**Problems and tasks:**
1. Transcribe the part of the voice assistants text between "2. Try it from" and "for my wife.", inclusive.
2. Go on with the text on voice assistants and Internet appliances from the point where it stops.

**Selected text:**

Internet appliances failed because, for just a little bit more, you could get an entire computer. They were underpowered, and they really didn’t do that much. Yes, you could type out an email, but there’s no way you could ever download a trailer for a movie from Apple and watch it on one of these devices. There were, simply, better options. Internet appliances were the result of the consumer electronics industry trying anything to ship more product.

I think we’re repeating the same thing with voice assistants, but it’s even worse this time. Every Android phone comes with a Hey Google, and every iPhone comes with Siri. If you have a smartphone made in the last few years, you already have a voice assistant. If you can lean your phone against your coffee maker, you already have a Facebook Portal.

The current trend of Orwellian telescreens installed in every room in your house will die, just like Internet appliances did. All we need now is for Apple to re-create the iPod, and give the industry another thing to chase.

94 thoughts on “Alexa, Remind Me Of The First Time Your Product Category Failed

    1. Oh yeah, I’ve been waiting for the bottom to fall out on those things since I saw the first ad. Expect a teardown as soon as that bubble pops and the eBay prices really take a nosedive.

      1. @visserslatijn : There is a middle ground for home automation. Wherever the use is appropriate, I use motion-detector lights or wall switches. When I enter the sensor field, the light goes on; when I leave, and it turns off after a short interval. Cheaper, simpler to set up, and more reliable than any IoT device.

      2. Try it from a wheelchair with a switch on the back of a kitchen counter. That, in fact, is the very reason I’ve got three Echo dots and been adding smart outlets and bulbs for my wife.

  1. The point of the internet appliances was that regular people in the 90’s were practically computer-illiterate, so a device that simply turns on and shows you the TV guide or the AOL newsfeed would have been in demand had the situation remained the same.

    But the industry had the problem of trying to ship the minimum viable product, because to access the internet you really needed a real computer. Rendering webpages was about as demanding as running a word processor, and to do it smoothly you needed some minimum amount of CPU and RAM, and a hard drive, and a graphics card… So they tried to make a “computer lite”, which cost too much and was in all senses completely useless.

    It was a device with a clear market function, but way before its time. Guess what we have today? Tablet computers, Chromebooks, iPhones – a computer lite – designed mainly to run a web browser. Even the apps are mostly just web applications wrapped to run locally.

**Dataset entries:**
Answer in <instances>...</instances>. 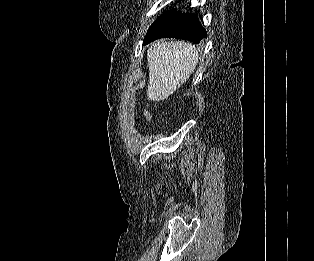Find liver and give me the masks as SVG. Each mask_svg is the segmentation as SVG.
<instances>
[{
    "label": "liver",
    "instance_id": "1",
    "mask_svg": "<svg viewBox=\"0 0 314 261\" xmlns=\"http://www.w3.org/2000/svg\"><path fill=\"white\" fill-rule=\"evenodd\" d=\"M149 81L148 100L161 101L172 95L198 63V52L184 41H157L147 51Z\"/></svg>",
    "mask_w": 314,
    "mask_h": 261
}]
</instances>
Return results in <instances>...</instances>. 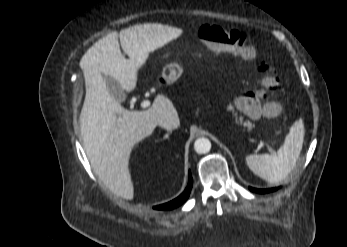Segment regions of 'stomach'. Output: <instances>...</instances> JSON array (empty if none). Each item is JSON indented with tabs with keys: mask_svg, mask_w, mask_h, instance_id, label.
<instances>
[{
	"mask_svg": "<svg viewBox=\"0 0 347 247\" xmlns=\"http://www.w3.org/2000/svg\"><path fill=\"white\" fill-rule=\"evenodd\" d=\"M181 74V67L174 64H169L163 68L162 78L168 83H173L180 77Z\"/></svg>",
	"mask_w": 347,
	"mask_h": 247,
	"instance_id": "stomach-1",
	"label": "stomach"
}]
</instances>
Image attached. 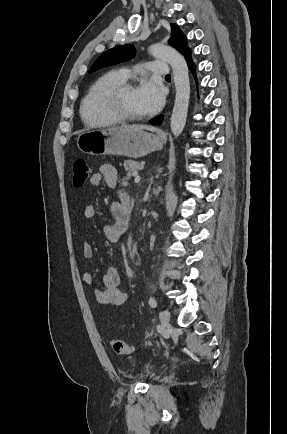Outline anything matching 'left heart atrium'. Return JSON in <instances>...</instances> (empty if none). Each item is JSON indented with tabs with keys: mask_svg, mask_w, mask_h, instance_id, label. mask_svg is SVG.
Returning <instances> with one entry per match:
<instances>
[{
	"mask_svg": "<svg viewBox=\"0 0 287 434\" xmlns=\"http://www.w3.org/2000/svg\"><path fill=\"white\" fill-rule=\"evenodd\" d=\"M136 96L145 114L156 113L165 102V90L155 81L141 83L136 89Z\"/></svg>",
	"mask_w": 287,
	"mask_h": 434,
	"instance_id": "1",
	"label": "left heart atrium"
}]
</instances>
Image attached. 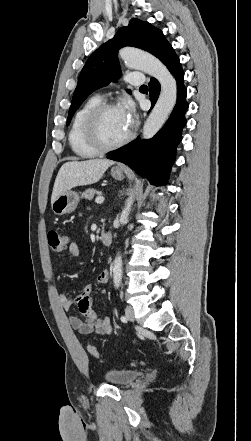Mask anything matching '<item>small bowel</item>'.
Here are the masks:
<instances>
[{
	"instance_id": "1",
	"label": "small bowel",
	"mask_w": 251,
	"mask_h": 441,
	"mask_svg": "<svg viewBox=\"0 0 251 441\" xmlns=\"http://www.w3.org/2000/svg\"><path fill=\"white\" fill-rule=\"evenodd\" d=\"M69 254L72 257L80 256V247L77 243L72 242L67 247ZM109 281V272L102 271L96 278L98 286H104ZM101 295H105L106 291H102ZM59 303L65 310H70L74 304L82 316L71 315L69 322L71 326L81 334H90L95 332L100 335H107L112 333V325L108 317H99L93 307V288L91 285L84 286L80 295L72 299L68 294L61 293L58 296Z\"/></svg>"
}]
</instances>
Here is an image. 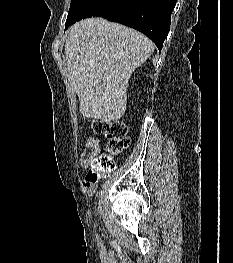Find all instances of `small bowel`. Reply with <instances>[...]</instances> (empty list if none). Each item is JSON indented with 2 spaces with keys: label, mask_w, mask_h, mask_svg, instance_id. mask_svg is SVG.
Segmentation results:
<instances>
[{
  "label": "small bowel",
  "mask_w": 233,
  "mask_h": 263,
  "mask_svg": "<svg viewBox=\"0 0 233 263\" xmlns=\"http://www.w3.org/2000/svg\"><path fill=\"white\" fill-rule=\"evenodd\" d=\"M101 151L100 140L89 136L85 139V148L83 149L80 157V164L83 168L89 169L93 160L98 156ZM83 186L89 194H93L96 190V183H88L83 180Z\"/></svg>",
  "instance_id": "1"
}]
</instances>
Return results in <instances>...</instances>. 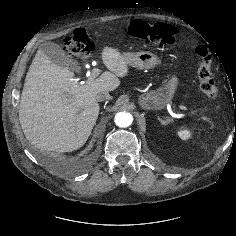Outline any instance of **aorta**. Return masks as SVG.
I'll list each match as a JSON object with an SVG mask.
<instances>
[{
	"label": "aorta",
	"instance_id": "1",
	"mask_svg": "<svg viewBox=\"0 0 236 236\" xmlns=\"http://www.w3.org/2000/svg\"><path fill=\"white\" fill-rule=\"evenodd\" d=\"M115 124L118 127L126 128L129 127L133 122V116L129 112H118L114 118Z\"/></svg>",
	"mask_w": 236,
	"mask_h": 236
}]
</instances>
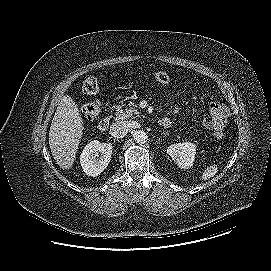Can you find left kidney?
I'll return each instance as SVG.
<instances>
[{
    "label": "left kidney",
    "instance_id": "1",
    "mask_svg": "<svg viewBox=\"0 0 271 271\" xmlns=\"http://www.w3.org/2000/svg\"><path fill=\"white\" fill-rule=\"evenodd\" d=\"M167 153L180 168L187 169L195 160L196 146L191 142L177 143L170 145Z\"/></svg>",
    "mask_w": 271,
    "mask_h": 271
}]
</instances>
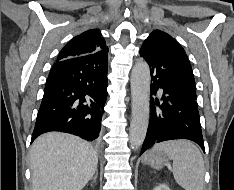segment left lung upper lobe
I'll use <instances>...</instances> for the list:
<instances>
[{
  "instance_id": "1",
  "label": "left lung upper lobe",
  "mask_w": 234,
  "mask_h": 190,
  "mask_svg": "<svg viewBox=\"0 0 234 190\" xmlns=\"http://www.w3.org/2000/svg\"><path fill=\"white\" fill-rule=\"evenodd\" d=\"M166 43L171 51L172 74L175 83L190 97L197 99L195 80L188 57L181 45L169 34L155 30L144 41L142 47L156 49L159 44Z\"/></svg>"
}]
</instances>
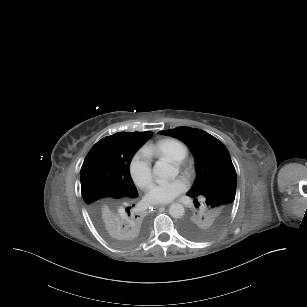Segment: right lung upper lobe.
Masks as SVG:
<instances>
[{"instance_id": "obj_1", "label": "right lung upper lobe", "mask_w": 307, "mask_h": 307, "mask_svg": "<svg viewBox=\"0 0 307 307\" xmlns=\"http://www.w3.org/2000/svg\"><path fill=\"white\" fill-rule=\"evenodd\" d=\"M151 136L149 131L119 132L101 139L89 151L87 158H93L106 166L120 183L115 193L85 203L102 230L128 233L135 237L145 231L149 217L139 202L129 165L135 152Z\"/></svg>"}]
</instances>
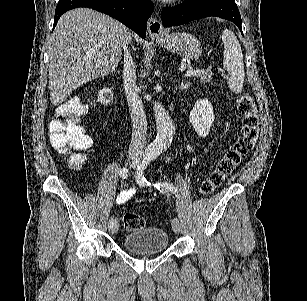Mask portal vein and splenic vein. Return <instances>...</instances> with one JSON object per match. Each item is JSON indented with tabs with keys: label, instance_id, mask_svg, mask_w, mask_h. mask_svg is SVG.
Segmentation results:
<instances>
[{
	"label": "portal vein and splenic vein",
	"instance_id": "18ae733b",
	"mask_svg": "<svg viewBox=\"0 0 307 301\" xmlns=\"http://www.w3.org/2000/svg\"><path fill=\"white\" fill-rule=\"evenodd\" d=\"M195 70L193 68H190V70H186L184 76H191V74H194Z\"/></svg>",
	"mask_w": 307,
	"mask_h": 301
}]
</instances>
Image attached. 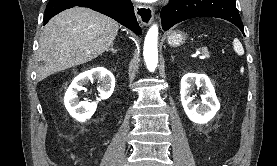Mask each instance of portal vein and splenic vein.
<instances>
[{
	"mask_svg": "<svg viewBox=\"0 0 277 166\" xmlns=\"http://www.w3.org/2000/svg\"><path fill=\"white\" fill-rule=\"evenodd\" d=\"M201 59L210 58L209 53H203L202 56H199Z\"/></svg>",
	"mask_w": 277,
	"mask_h": 166,
	"instance_id": "portal-vein-and-splenic-vein-1",
	"label": "portal vein and splenic vein"
}]
</instances>
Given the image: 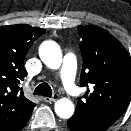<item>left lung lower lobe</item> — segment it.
Listing matches in <instances>:
<instances>
[{
    "label": "left lung lower lobe",
    "instance_id": "1",
    "mask_svg": "<svg viewBox=\"0 0 131 131\" xmlns=\"http://www.w3.org/2000/svg\"><path fill=\"white\" fill-rule=\"evenodd\" d=\"M67 125L71 131H98L94 129L87 121L75 115L68 119Z\"/></svg>",
    "mask_w": 131,
    "mask_h": 131
}]
</instances>
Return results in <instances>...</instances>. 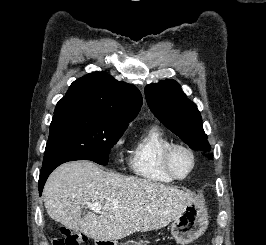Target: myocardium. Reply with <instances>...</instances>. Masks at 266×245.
Returning <instances> with one entry per match:
<instances>
[{
  "mask_svg": "<svg viewBox=\"0 0 266 245\" xmlns=\"http://www.w3.org/2000/svg\"><path fill=\"white\" fill-rule=\"evenodd\" d=\"M176 150H184L192 158V167H191L190 171L183 177H180L175 173L173 165H172V156ZM162 162H163V166H164L165 171L174 180L181 181V180L188 179L194 173V171L197 167V155L191 147H189L185 144H182V143L173 142L164 149L163 154H162Z\"/></svg>",
  "mask_w": 266,
  "mask_h": 245,
  "instance_id": "myocardium-1",
  "label": "myocardium"
}]
</instances>
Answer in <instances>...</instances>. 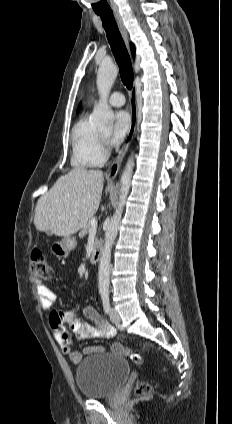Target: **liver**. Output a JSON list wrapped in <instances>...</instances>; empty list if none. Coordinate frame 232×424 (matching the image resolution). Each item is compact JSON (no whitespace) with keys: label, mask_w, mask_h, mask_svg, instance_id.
<instances>
[{"label":"liver","mask_w":232,"mask_h":424,"mask_svg":"<svg viewBox=\"0 0 232 424\" xmlns=\"http://www.w3.org/2000/svg\"><path fill=\"white\" fill-rule=\"evenodd\" d=\"M104 177L100 170L77 167L61 176L37 202L34 224L39 231L70 236L96 213ZM110 186L106 188L108 193Z\"/></svg>","instance_id":"1"}]
</instances>
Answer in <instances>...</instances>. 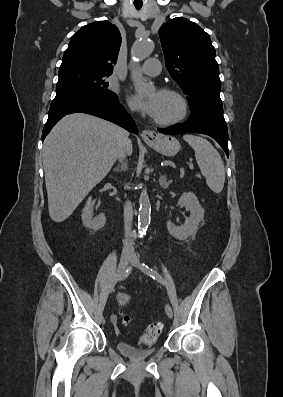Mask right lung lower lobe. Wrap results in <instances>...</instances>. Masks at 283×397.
Wrapping results in <instances>:
<instances>
[{"instance_id": "98d812e1", "label": "right lung lower lobe", "mask_w": 283, "mask_h": 397, "mask_svg": "<svg viewBox=\"0 0 283 397\" xmlns=\"http://www.w3.org/2000/svg\"><path fill=\"white\" fill-rule=\"evenodd\" d=\"M87 113L111 121L137 134L138 130L133 119L117 102H108L85 95H69L55 98L50 106L48 120L42 132V141L53 126L65 115L71 113Z\"/></svg>"}]
</instances>
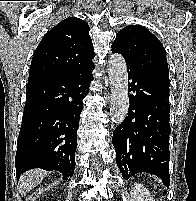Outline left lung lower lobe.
I'll use <instances>...</instances> for the list:
<instances>
[{"label": "left lung lower lobe", "mask_w": 196, "mask_h": 201, "mask_svg": "<svg viewBox=\"0 0 196 201\" xmlns=\"http://www.w3.org/2000/svg\"><path fill=\"white\" fill-rule=\"evenodd\" d=\"M128 68L129 109L114 130L112 143L124 179L139 172L158 176L165 186L169 175V85Z\"/></svg>", "instance_id": "obj_1"}]
</instances>
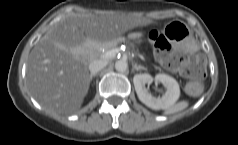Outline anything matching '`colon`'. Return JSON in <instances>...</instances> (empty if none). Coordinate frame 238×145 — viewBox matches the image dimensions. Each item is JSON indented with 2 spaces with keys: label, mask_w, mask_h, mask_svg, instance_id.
Segmentation results:
<instances>
[{
  "label": "colon",
  "mask_w": 238,
  "mask_h": 145,
  "mask_svg": "<svg viewBox=\"0 0 238 145\" xmlns=\"http://www.w3.org/2000/svg\"><path fill=\"white\" fill-rule=\"evenodd\" d=\"M150 39L159 61L169 70L191 78L192 81L187 85V92L191 95L199 94L202 91L201 80L206 74L205 59L199 55L186 56L171 52L169 41L157 31L150 33Z\"/></svg>",
  "instance_id": "5ec220e1"
}]
</instances>
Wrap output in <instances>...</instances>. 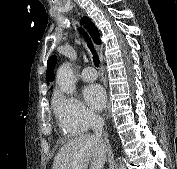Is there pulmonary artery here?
Masks as SVG:
<instances>
[{
    "instance_id": "pulmonary-artery-1",
    "label": "pulmonary artery",
    "mask_w": 177,
    "mask_h": 169,
    "mask_svg": "<svg viewBox=\"0 0 177 169\" xmlns=\"http://www.w3.org/2000/svg\"><path fill=\"white\" fill-rule=\"evenodd\" d=\"M81 77L86 82H92L97 79L98 74L93 67L87 66L83 69Z\"/></svg>"
}]
</instances>
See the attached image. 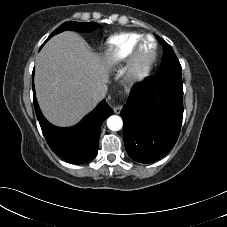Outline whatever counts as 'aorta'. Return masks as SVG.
Masks as SVG:
<instances>
[{
    "label": "aorta",
    "instance_id": "obj_1",
    "mask_svg": "<svg viewBox=\"0 0 227 227\" xmlns=\"http://www.w3.org/2000/svg\"><path fill=\"white\" fill-rule=\"evenodd\" d=\"M107 127L111 131H119L123 127V121L121 117L112 115L107 119Z\"/></svg>",
    "mask_w": 227,
    "mask_h": 227
}]
</instances>
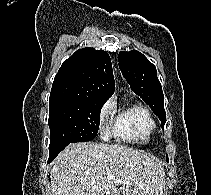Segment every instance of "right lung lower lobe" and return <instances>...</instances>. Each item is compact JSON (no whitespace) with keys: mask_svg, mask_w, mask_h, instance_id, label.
<instances>
[{"mask_svg":"<svg viewBox=\"0 0 211 195\" xmlns=\"http://www.w3.org/2000/svg\"><path fill=\"white\" fill-rule=\"evenodd\" d=\"M66 147V146H65ZM60 148L56 151L50 152L49 153V159H48V163H50L52 160H54L56 158V156L65 148Z\"/></svg>","mask_w":211,"mask_h":195,"instance_id":"1","label":"right lung lower lobe"}]
</instances>
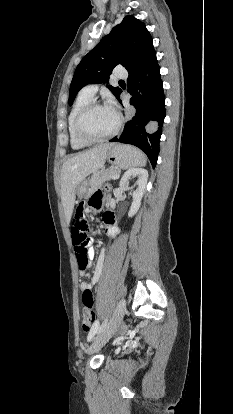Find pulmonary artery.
Segmentation results:
<instances>
[{"mask_svg":"<svg viewBox=\"0 0 233 414\" xmlns=\"http://www.w3.org/2000/svg\"><path fill=\"white\" fill-rule=\"evenodd\" d=\"M127 75H128L127 71L123 68H117L114 71V77L115 78L123 79V78H126ZM96 91H97V85H94V84L87 85L82 89V92L84 94H86V95H88L92 98L94 97Z\"/></svg>","mask_w":233,"mask_h":414,"instance_id":"obj_1","label":"pulmonary artery"}]
</instances>
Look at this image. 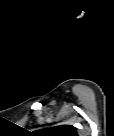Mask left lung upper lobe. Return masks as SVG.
<instances>
[{
    "instance_id": "1",
    "label": "left lung upper lobe",
    "mask_w": 114,
    "mask_h": 136,
    "mask_svg": "<svg viewBox=\"0 0 114 136\" xmlns=\"http://www.w3.org/2000/svg\"><path fill=\"white\" fill-rule=\"evenodd\" d=\"M43 136H77V130L71 125H60L42 130Z\"/></svg>"
}]
</instances>
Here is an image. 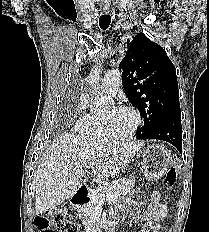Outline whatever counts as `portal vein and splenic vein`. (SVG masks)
Returning a JSON list of instances; mask_svg holds the SVG:
<instances>
[{"mask_svg":"<svg viewBox=\"0 0 209 232\" xmlns=\"http://www.w3.org/2000/svg\"><path fill=\"white\" fill-rule=\"evenodd\" d=\"M92 166H95V163H92ZM90 166H87L86 168H89ZM120 195H122L121 192H112V193H103L101 194V202L108 201V200H115Z\"/></svg>","mask_w":209,"mask_h":232,"instance_id":"obj_1","label":"portal vein and splenic vein"}]
</instances>
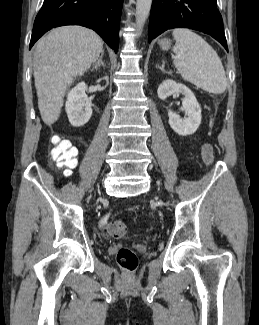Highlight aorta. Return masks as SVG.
Masks as SVG:
<instances>
[{
	"label": "aorta",
	"mask_w": 259,
	"mask_h": 325,
	"mask_svg": "<svg viewBox=\"0 0 259 325\" xmlns=\"http://www.w3.org/2000/svg\"><path fill=\"white\" fill-rule=\"evenodd\" d=\"M152 0H137L136 2V27L140 32L149 16Z\"/></svg>",
	"instance_id": "obj_1"
}]
</instances>
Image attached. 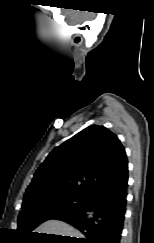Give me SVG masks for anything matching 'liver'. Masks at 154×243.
Returning <instances> with one entry per match:
<instances>
[{
	"instance_id": "liver-1",
	"label": "liver",
	"mask_w": 154,
	"mask_h": 243,
	"mask_svg": "<svg viewBox=\"0 0 154 243\" xmlns=\"http://www.w3.org/2000/svg\"><path fill=\"white\" fill-rule=\"evenodd\" d=\"M35 232L83 238V235L74 227L59 220H49L35 229Z\"/></svg>"
}]
</instances>
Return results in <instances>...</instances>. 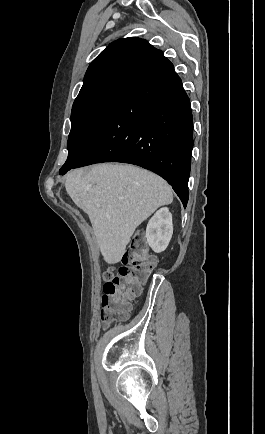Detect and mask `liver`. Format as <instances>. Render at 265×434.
<instances>
[{
    "instance_id": "1",
    "label": "liver",
    "mask_w": 265,
    "mask_h": 434,
    "mask_svg": "<svg viewBox=\"0 0 265 434\" xmlns=\"http://www.w3.org/2000/svg\"><path fill=\"white\" fill-rule=\"evenodd\" d=\"M65 188L74 204L88 214L103 260L118 264L137 226L160 206L173 202L162 178L121 164H98L72 170Z\"/></svg>"
}]
</instances>
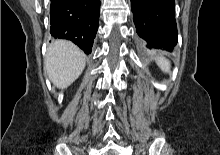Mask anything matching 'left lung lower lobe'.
Listing matches in <instances>:
<instances>
[{
	"label": "left lung lower lobe",
	"instance_id": "obj_1",
	"mask_svg": "<svg viewBox=\"0 0 220 155\" xmlns=\"http://www.w3.org/2000/svg\"><path fill=\"white\" fill-rule=\"evenodd\" d=\"M142 46L171 51L178 41L174 0H131Z\"/></svg>",
	"mask_w": 220,
	"mask_h": 155
}]
</instances>
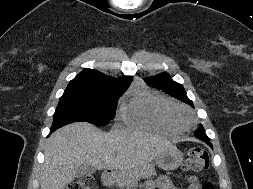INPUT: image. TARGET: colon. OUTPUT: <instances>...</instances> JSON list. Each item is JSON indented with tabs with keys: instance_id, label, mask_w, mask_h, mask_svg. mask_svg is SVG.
I'll list each match as a JSON object with an SVG mask.
<instances>
[{
	"instance_id": "5ec220e1",
	"label": "colon",
	"mask_w": 253,
	"mask_h": 189,
	"mask_svg": "<svg viewBox=\"0 0 253 189\" xmlns=\"http://www.w3.org/2000/svg\"><path fill=\"white\" fill-rule=\"evenodd\" d=\"M209 167V154L201 147L191 148L186 156L183 168L187 171H202ZM93 177L84 176L67 185L65 189H92ZM202 189H215L214 184L206 181L202 185Z\"/></svg>"
}]
</instances>
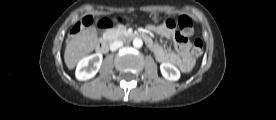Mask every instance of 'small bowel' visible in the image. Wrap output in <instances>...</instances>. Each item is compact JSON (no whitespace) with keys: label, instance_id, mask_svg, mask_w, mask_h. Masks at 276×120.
<instances>
[{"label":"small bowel","instance_id":"small-bowel-1","mask_svg":"<svg viewBox=\"0 0 276 120\" xmlns=\"http://www.w3.org/2000/svg\"><path fill=\"white\" fill-rule=\"evenodd\" d=\"M148 30L155 32L165 39L172 40L175 45V52L150 39L149 48L155 54L159 62H168L177 65L184 73L189 72L193 67V58L190 54V43L186 38L179 37L174 27L169 28L165 24L161 26L149 25Z\"/></svg>","mask_w":276,"mask_h":120}]
</instances>
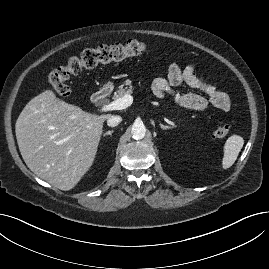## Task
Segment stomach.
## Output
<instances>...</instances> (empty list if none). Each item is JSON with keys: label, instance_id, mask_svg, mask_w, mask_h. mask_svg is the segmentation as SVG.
I'll return each instance as SVG.
<instances>
[{"label": "stomach", "instance_id": "stomach-1", "mask_svg": "<svg viewBox=\"0 0 269 269\" xmlns=\"http://www.w3.org/2000/svg\"><path fill=\"white\" fill-rule=\"evenodd\" d=\"M111 85H112L111 83H108L106 86H107V87H110Z\"/></svg>", "mask_w": 269, "mask_h": 269}]
</instances>
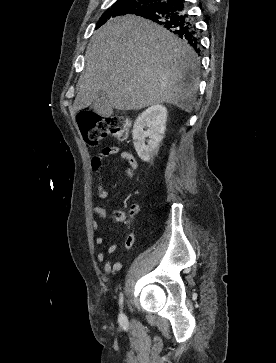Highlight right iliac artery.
Masks as SVG:
<instances>
[{
	"mask_svg": "<svg viewBox=\"0 0 276 363\" xmlns=\"http://www.w3.org/2000/svg\"><path fill=\"white\" fill-rule=\"evenodd\" d=\"M123 301H124V296H123V293H121L120 299H119V305L121 306V308L123 307Z\"/></svg>",
	"mask_w": 276,
	"mask_h": 363,
	"instance_id": "obj_1",
	"label": "right iliac artery"
}]
</instances>
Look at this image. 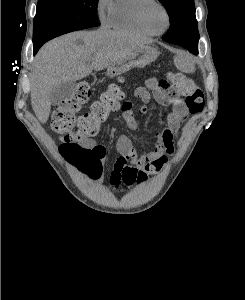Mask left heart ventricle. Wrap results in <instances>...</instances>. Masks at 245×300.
<instances>
[{
	"instance_id": "left-heart-ventricle-1",
	"label": "left heart ventricle",
	"mask_w": 245,
	"mask_h": 300,
	"mask_svg": "<svg viewBox=\"0 0 245 300\" xmlns=\"http://www.w3.org/2000/svg\"><path fill=\"white\" fill-rule=\"evenodd\" d=\"M146 19L149 26L153 29H161L165 25L163 12L156 6H150L146 12Z\"/></svg>"
}]
</instances>
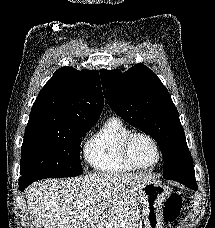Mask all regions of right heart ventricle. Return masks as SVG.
Listing matches in <instances>:
<instances>
[{"instance_id": "right-heart-ventricle-1", "label": "right heart ventricle", "mask_w": 215, "mask_h": 228, "mask_svg": "<svg viewBox=\"0 0 215 228\" xmlns=\"http://www.w3.org/2000/svg\"><path fill=\"white\" fill-rule=\"evenodd\" d=\"M133 130L118 116H111L85 142L84 159L96 172L124 174L131 169L124 161L121 144Z\"/></svg>"}]
</instances>
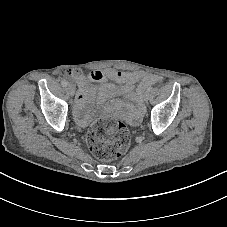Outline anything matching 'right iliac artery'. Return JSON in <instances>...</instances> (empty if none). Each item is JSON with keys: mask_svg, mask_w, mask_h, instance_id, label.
<instances>
[{"mask_svg": "<svg viewBox=\"0 0 227 227\" xmlns=\"http://www.w3.org/2000/svg\"><path fill=\"white\" fill-rule=\"evenodd\" d=\"M62 86L66 87L68 85V82L66 80L61 81Z\"/></svg>", "mask_w": 227, "mask_h": 227, "instance_id": "82829eb1", "label": "right iliac artery"}]
</instances>
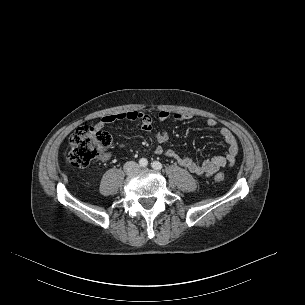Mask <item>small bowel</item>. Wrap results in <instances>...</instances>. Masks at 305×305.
<instances>
[{"mask_svg":"<svg viewBox=\"0 0 305 305\" xmlns=\"http://www.w3.org/2000/svg\"><path fill=\"white\" fill-rule=\"evenodd\" d=\"M193 116L190 113H171L169 111L163 110L160 111L156 121L158 123H166L169 120H174L178 122L190 120ZM139 121L141 123L142 129L147 133H153L155 140L159 145L155 148V153L158 155H165L171 159H174L178 162V164L186 169H188L191 173L200 176V177H209L213 175L215 172L225 167L226 165H233L235 163L239 146L238 142L231 132V130L227 127H221L219 129V134L222 137L223 141L226 144V153L225 155H218L212 158L206 159L204 161H196L190 155H179L173 149H166L161 146V144L165 143L169 139L168 132L164 129H160L154 132V118L144 112L141 111H126L119 112L116 114H109L102 117L96 124L95 128L97 130H101L107 125H110L116 121ZM205 124L208 128H215L218 122L214 118H207ZM119 147L121 149H126L127 145L125 143H120ZM110 155L108 153L102 155V160H108Z\"/></svg>","mask_w":305,"mask_h":305,"instance_id":"c3829d8e","label":"small bowel"}]
</instances>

**Answers below:**
1.
2. Try it from a wheelchair with a switch on the back of a kitchen counter. That, in fact, is the very reason I’ve got three Echo dots and been adding smart outlets and bulbs for my wife.

2.
    1. I work with young adults in the 19 to 27 year old age range. Most of them are computer-illiterate. All they can do is text, watch youtube videos, and search google. When it comes to the search, they will usually take the first result google returns and take it as fact. This is all done on a mobile device usually. They don’t know what it means when I say minimize or maximize a window on a pc.

  2. I think I would rather have my Echo(s) set up around the house so I can queue up music whenever I want to with a semi-decent speaker without having to reach for my phone. I almost can’t even stand being bothered to use a touch screen to advance the song queue anymore. I mean, as my wife and I are playing video games and listening to music we can have both hands busy with something and still skip a song we don’t want to listen to. Of course, that is really all I use my Echo(s) for. I would like to explore using them as intercom’s between my shop, woodshed, and house but I haven’t dedicated any time to figuring out how to make that work yet. Furthermore, your argument that getting the old smart devices was not a great bargain because a computer cost only a couple hundred more doesn’t make sense in the context of a virtual assistant now. Phones can cost upwards of $1000 plus at least $100 a month for service, whereas the Echo dot is $29.99 with no subscription, just WiFi access which pretty much everyone has as part of their cable/internet package. It seems much more reasonable now to buy a virtual assistant than it used to.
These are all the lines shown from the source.